Décryptage !
Sur initiative de notre association, on devait l’évacuer en Tunisie. Mais, c’est après qu’on s’est rendu compte que le frère n’avait pas de documents de voyage. On a donc contacté le ministre de la Sécurité, M. Damantang Albert Camara, que je remercie aussi, qui après avoir constaté que le malade ne pouvait pas se déplacer, a fait venir la valise du ministère afin qu’on puisse faire les empreintes de notre frère. Mais, on nous a fait savoir que l’hématome était assez volumineux et qu’on ne devait pas le mettre dans un avion s’il n’est pas médicalisé.
Donc, il était question qu’on le garde afin que le sang puisse être absorbé. Mais, malheureusement, Dieu en a décidé autrement. Le frère nous a quittés. Abdoul Jabbar n’est pas mort parce que ses œuvres vont défier le temps, j’en suis sûr. Je disais à mon frère Takana hier, que si le reggae guinéen, on l’a mis à un niveau africain, c’était bien sûr avec Abdoul Jabar. Mais aujourd’hui, il nous quitte. Moi, il m’amène à combler ce vide. J’avais décidé de ne plus prendre de micro, mais je pense que je vais toucher le micro à cause de lui ».
Mais, je tiens à dire qu’il a vécu comme un moine qui a choisi la pauvreté et sa voix, il n’a lutté que pour sa musique. Il a gardé ses problèmes que pour lui, vous l’avez tous vu à Conakry, il a marché seul, il a marché la main dans les poches, mais il a marché pour sa musique non-stop.
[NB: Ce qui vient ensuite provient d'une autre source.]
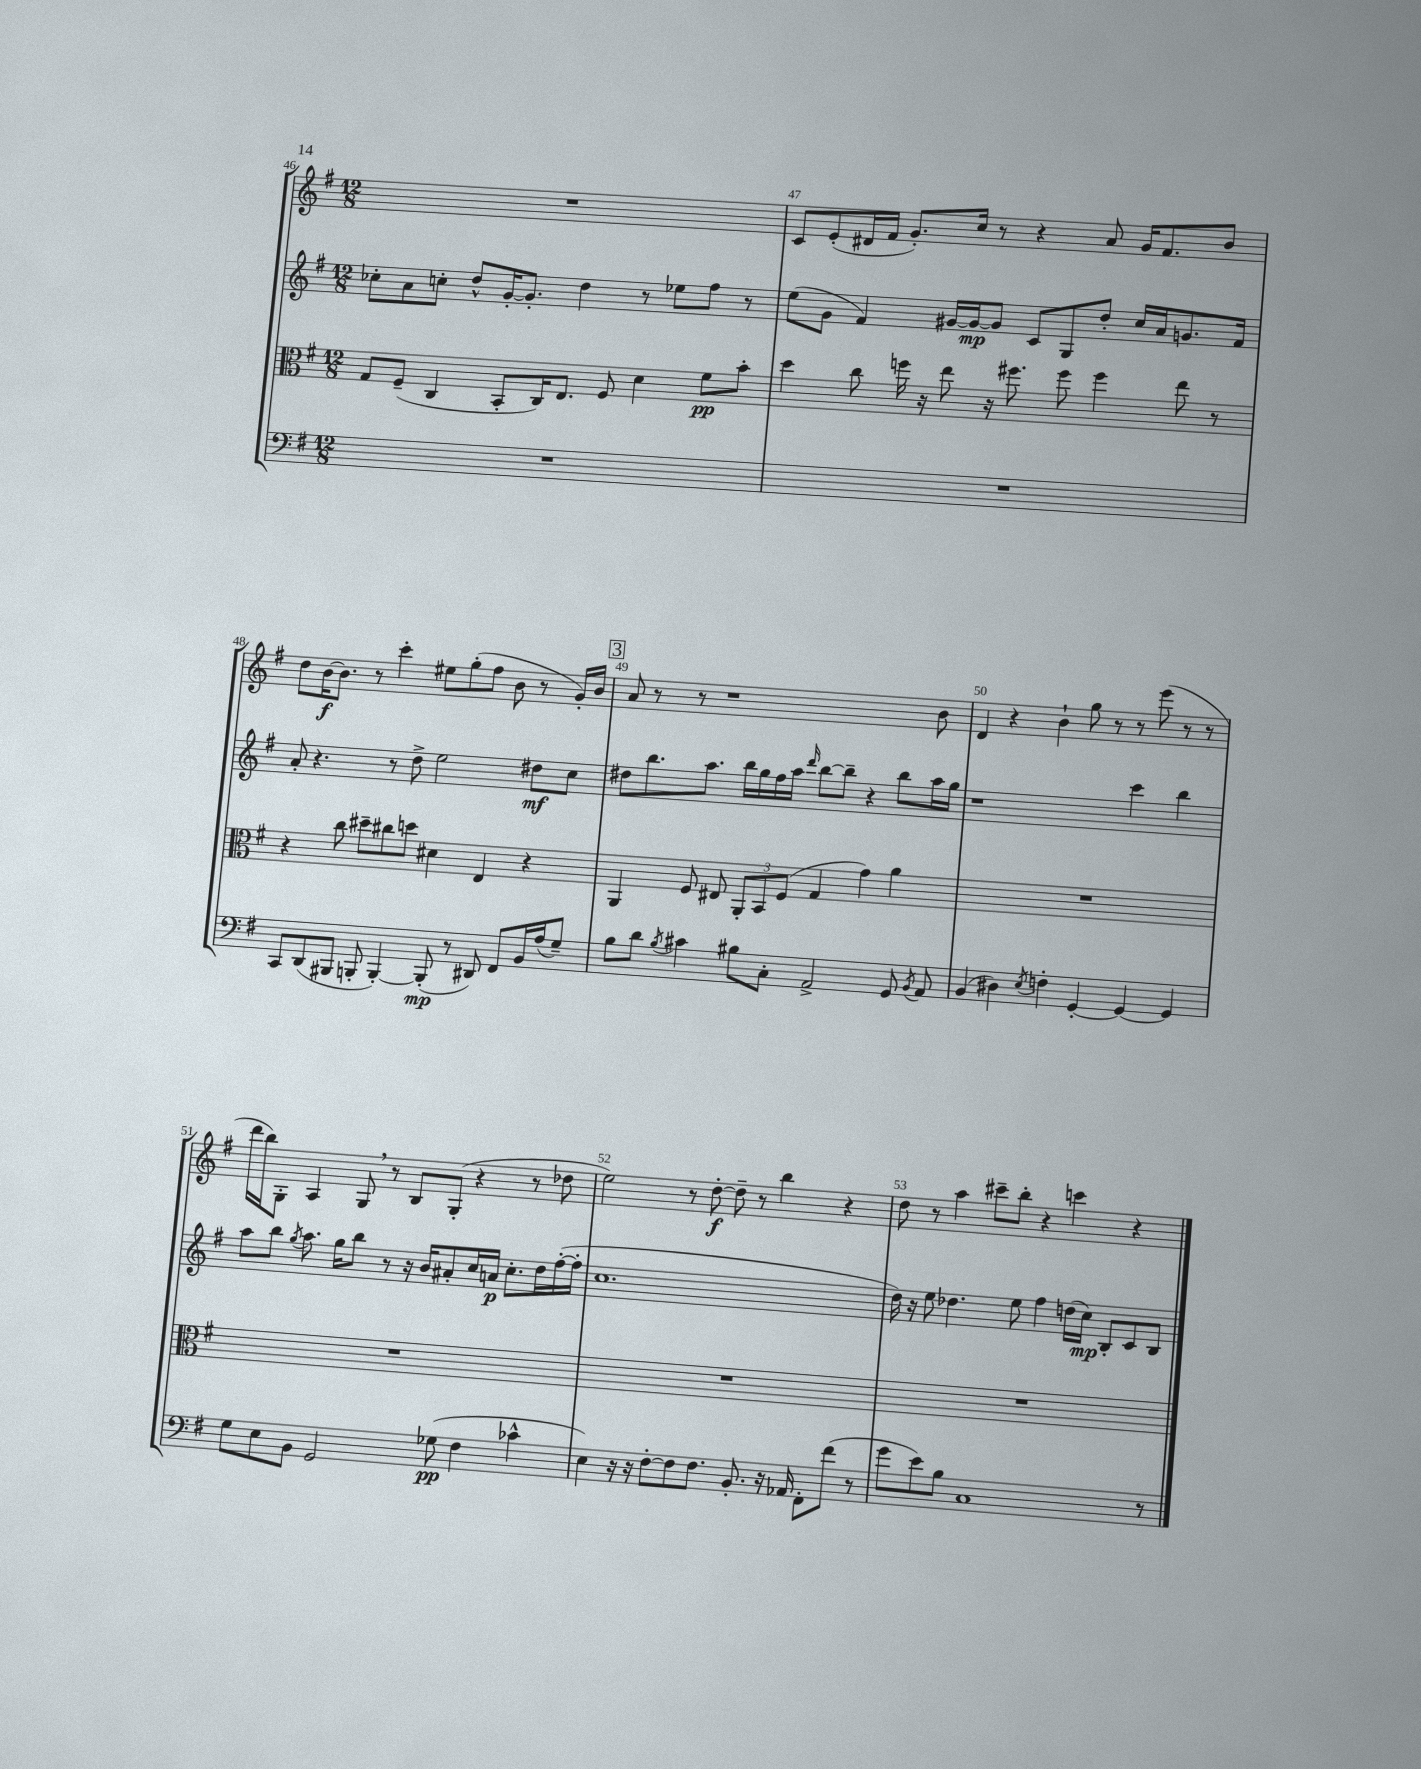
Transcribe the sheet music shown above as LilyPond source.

<<
\new StaffGroup <<
\new Staff = "s0" {
    \clef treble \key g \major \numericTimeSignature \time 12/8
    \autoBeamOff R1. |
    c'8[ e'8-.( dis'16 fis'16] g'8.[-.) c''16] r8 r4 a'8 g'16[ fis'8. b'8] |
    d''8[ b'16~\f b'8.] r8 c'''4-. eis''8[ g''8-.( fis''8] b'8 r8 g'16[-.) b'16] |
    \mark \markup { \box "3" } a'8 r8 r8 r1 b'8 |
    d'4 r4 b'4-! g''8 r8 r8 e'''8( r8 r8 |
    d'''16[ b''16) g8]-. a4 g8 \breathe r8 b8[ g8]-.( r4 r8 des''8 |
    e''2) r8 d''8~-.\f d''8-- r8 b''4 r4 |
    d''8 r8 a''4 cis'''8[-- b''8]-. r4 c'''4 r4 \bar "|." |
}
\new Staff = "s1" {
    \clef treble \key g \major \numericTimeSignature \time 12/8
    \autoBeamOff ces''8[-. a'8 c''8]-. d''8[-^ g'16~-. g'8.]-. d''4 r8 ees''8[ fis''8] r8 |
    e''8[( g'8] fis'4) gis'16[~ gis'16~\mp gis'8] c'8[ g8 d''8]-. c''16[ a'16 g'8. fis'16] |
    a'8-. r4. r8 d''8-> e''2 dis''8[\mf c''8] |
    \mark \markup { \box "3" } dis''8[ b''8. a''8.] b''16[ g''16 fis''16 a''16] \grace { d'''16 } b''8[~ b''8]-- r4 b''8[ a''16 g''16] |
    r1 c'''4 b''4 |
    a''8[ b''8] \acciaccatura { g''8 } a''8. g''16[ b''8] r8 r16 b'16[ ais'8-. c''16 a'16]\p c''8.[-. d''16 fis''16~-.( fis''16]-. |
    c''1. |
    d''16) r16 e''8 des''4. e''8 fis''4 d''16[( c''16]\mp) b8[-. c'8 b8] \bar "|." |
}
\new Staff = "s2" {
    \clef alto \key g \major \numericTimeSignature \time 12/8
    \autoBeamOff g8[ fis8]--( c4 b,8[-. c16) e8.] fis8 d'4 fis'8[\pp b'8]-. |
    d''4 c''8 f''16 r16 e''8 r16 fis''8. fis''8 fis''4 e''8 r8 |
    r4 c''8 dis''8[-- cis''8 d''8] dis'4 e4 r4 |
    \mark \markup { \box "3" } a,4 fis8 eis8 \tuplet 3/2 { a,8[-. b,8 fis8]( } g4 g'4) a'4 |
    R1. |
    R1. |
    R1. |
    R1. \bar "|." |
}
\new Staff = "s3" {
    \clef bass \key g \major \numericTimeSignature \time 12/8
    \autoBeamOff R1. |
    R1. |
    c,8[ d,8( bis,,8] b,,8-. b,,4~-.) b,,8-.\mp( r8 dis,8) fis,8[ b,16 a16( g8]--) |
    \mark \markup { \box "3" } b8[ d'8] \acciaccatura { b8 } cis'4 bis8[ c8]-. a,2-> g,8 \acciaccatura { b,8 } a,8 |
    b,4( dis4) \acciaccatura { e8 } f4-. g,4~-. g,4~ g,4 |
    g8[ e8 b,8] g,2 ges8\pp( fis4 ces'4-^ |
    e4) r16 r16 fis8[~-. fis8 fis8.] b,8.-. r16 aes,16 fis,8[-. fis'8]( r8 |
    g'8[ e'8) b8] c1 r8 \bar "|." |
}
>>
>>
\layout { \context { \Score currentBarNumber = #46 \override BarNumber.break-visibility = ##(#f #t #t) barNumberVisibility = #all-bar-numbers-visible } }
Il n’a rien voulu d’autre que cette musique-là. On a monté ce label ensemble. Et quand on avait des activités, il portait au dos où il portait le sac dans lequel il y avait notre argent pour les dépenses. C’est lui qui tenait les comptes, parce c’était vraiment mon ami de tous les jours. On a monté ce label ensemble.
Un jour, on a mené des activités. A la fin de la journée, on devait payer les travailleurs, et c’est lui qui payait les travailleurs. Donc, il a payé tout le monde, après il m’a remis le sac et il est parti. C’est mon chauffeur qui me dit : Abdoul Jabbar a payé tout le monde, mais il ne s’est pas payé lui. Donc, je tourne la voiture et je vais de l’autre côté, je le vois en train de marcher. Je lui ai dit : tu ne prends pas le taxi ? Il m’a répondu : tu m’as dit de payer les travailleurs, donc je les ai payés. Je dis : mais toi aussi tu as travaillé. Il a dit : moi, je ne suis pas un travailleur, je suis ton ami. C’est ça Abdoul Jabbar ».
Et, quand il a fini cette session de formation, il m’a appelé un jour et m’a dit : je voulais sortir mon album. Alors ce jour-là, nous avons longuement échangé et je lui ai dit qu’au moment opportun, nous allons être à ses côtés pour pouvoir l’accompagner. Mais, Dieu n’a pas voulu que cet album sorte devant lui. Mais, je voudrais ici ensemble que nous nous engagions tous à faire de cette sortie une sortie mondiale. Ceux qui sont là, ce sont eux les acteurs de la culture. À la sortie de cet album, que chacun d’entre nous s’implique réellement et sérieusement pour faire de cette sortie, une sortie mondiale ».
Et, une fois, je me suis posé la question de savoir s’il était guinéen ou jamaïcain. Il avait une force naturelle musicale en lui et une expression mélodique qui est tellement si forte que quand je l’écoutais, je me disais est-ce qu’il est guinéen. Les bonnes choses ne restent pas longtemps. Paix à son âme et que Dieu l’accueille dans son paradis. Je pense qu’il n’est pas mort. Quand un artiste meurt, il n’est pas mort, parce qu’il a laissé quelque chose. Je pense que nous devons tous faire comme Élie qui s’est engagé, qui s’est battu pour la survie de Jabbar. Parce que nous sommes une famille, on doit se protéger, on doit s’aimer ».
A noter que l’artiste Abdoul Jabbar sera inhumé demain, dimanche 7 février 2021, à Fria.